问题
I have written a selenium application using webdriver. I wish to run it on a remote server. When I do that by logging into the server via putty (along with Xming), the selenium tries opening the browser on the server only and load the pages through the external display. However in doing that, it takes a lot of time than if I would have been able to get the browser open on my localhost only (and not the server). Is it possible for such thing to happen or opening on the server only is the only option (which is painfully slow). Kindly tell me if I am missing something as well.
Thanks in advance.
回答1:
Try using Selenium Grid, instead of Putty, to run your Selenium application on a remote server. The Selenium website has an excellent Quick Start guide for using the Selenium Grid: http://code.google.com/p/selenium/wiki/Grid2.
回答2:
You can run Selenium with a"headless" driver, HtmlUnitDriver, that does not actually open a browser:
http://code.google.com/p/selenium/wiki/HtmlUnitDriver
Note: HtmlUnitDriver will accept an argument, so that it can emulate a specific driver.
回答3:
@Lori
I implemented the code but it still tries opening it from putty so takes a lot of time to get the work done.
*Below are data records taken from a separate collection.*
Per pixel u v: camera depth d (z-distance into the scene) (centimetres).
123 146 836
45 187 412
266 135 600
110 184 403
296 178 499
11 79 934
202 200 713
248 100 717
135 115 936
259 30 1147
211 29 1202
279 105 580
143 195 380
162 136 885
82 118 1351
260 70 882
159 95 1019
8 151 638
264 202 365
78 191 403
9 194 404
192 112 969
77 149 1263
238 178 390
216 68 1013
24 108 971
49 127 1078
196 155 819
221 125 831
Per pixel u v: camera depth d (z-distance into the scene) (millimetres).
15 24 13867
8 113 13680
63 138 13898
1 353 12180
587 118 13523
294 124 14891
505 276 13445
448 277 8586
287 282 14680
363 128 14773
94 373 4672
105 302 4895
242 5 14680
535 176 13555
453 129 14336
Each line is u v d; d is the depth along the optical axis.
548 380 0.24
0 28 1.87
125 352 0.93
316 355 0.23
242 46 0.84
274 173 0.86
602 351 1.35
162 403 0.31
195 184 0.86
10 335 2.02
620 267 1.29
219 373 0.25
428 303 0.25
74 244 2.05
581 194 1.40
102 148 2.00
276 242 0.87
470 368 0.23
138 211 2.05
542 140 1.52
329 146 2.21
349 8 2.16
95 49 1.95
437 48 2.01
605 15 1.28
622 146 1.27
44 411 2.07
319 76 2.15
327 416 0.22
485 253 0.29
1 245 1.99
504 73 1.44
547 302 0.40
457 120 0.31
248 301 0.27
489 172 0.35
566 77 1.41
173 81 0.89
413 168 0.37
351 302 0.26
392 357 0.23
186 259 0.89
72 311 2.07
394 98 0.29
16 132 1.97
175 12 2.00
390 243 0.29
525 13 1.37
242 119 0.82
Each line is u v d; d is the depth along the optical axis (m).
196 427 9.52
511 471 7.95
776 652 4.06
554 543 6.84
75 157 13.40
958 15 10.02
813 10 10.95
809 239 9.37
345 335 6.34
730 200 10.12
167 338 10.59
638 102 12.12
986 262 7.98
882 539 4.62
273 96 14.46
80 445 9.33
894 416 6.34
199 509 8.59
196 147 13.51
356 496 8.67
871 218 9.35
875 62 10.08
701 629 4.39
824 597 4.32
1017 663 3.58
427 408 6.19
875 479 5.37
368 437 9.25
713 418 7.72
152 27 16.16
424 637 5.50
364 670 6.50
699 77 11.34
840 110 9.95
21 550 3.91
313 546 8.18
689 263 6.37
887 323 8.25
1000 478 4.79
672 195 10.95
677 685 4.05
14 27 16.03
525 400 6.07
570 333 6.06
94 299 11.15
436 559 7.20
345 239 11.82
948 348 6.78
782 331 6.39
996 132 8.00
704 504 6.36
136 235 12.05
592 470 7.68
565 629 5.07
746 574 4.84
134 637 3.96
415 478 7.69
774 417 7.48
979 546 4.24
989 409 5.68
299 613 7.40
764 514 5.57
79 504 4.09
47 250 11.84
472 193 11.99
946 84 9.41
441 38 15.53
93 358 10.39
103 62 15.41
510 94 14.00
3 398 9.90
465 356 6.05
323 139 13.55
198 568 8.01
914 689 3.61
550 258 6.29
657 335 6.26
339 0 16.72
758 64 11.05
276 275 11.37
The code is as follows: 'code'
import sys
from scrapy.spider import BaseSpider
from scrapy.http import FormRequest
from scrapy.selector import HtmlXPathSelector
from scrapy.contrib.spiders import CrawlSpider, Rule
from scrapy.contrib.linkextractors.sgml import SgmlLinkExtractor
from scrapy.selector import HtmlXPathSelector
from scrapy.item import Item
from scrapy.http import Request
from selenium import selenium
from selenium import webdriver
from selenium.webdriver.common.keys import Keys
import time
class DmozSpider(BaseSpider):
name = "linkedin_crawler"
#defence news
global company
global query
companyFilename = '<filename>'
f=open(companyFilename,"r")
f.seek(0)
company = f.readline().strip()
f.close()
queryFilename = '/var/www/Symantec/recon/recon/' +company+ '/Spider/LinkedIn/query.txt'
f = open(queryFilename)
f.seek(0)
query=f.readline().strip()
f.close()
start_urls = ['https://www.linkedin.com/uas/login'];
def __init__(self):
BaseSpider.__init__(self)
capabilities = webdriver.DesiredCapabilities()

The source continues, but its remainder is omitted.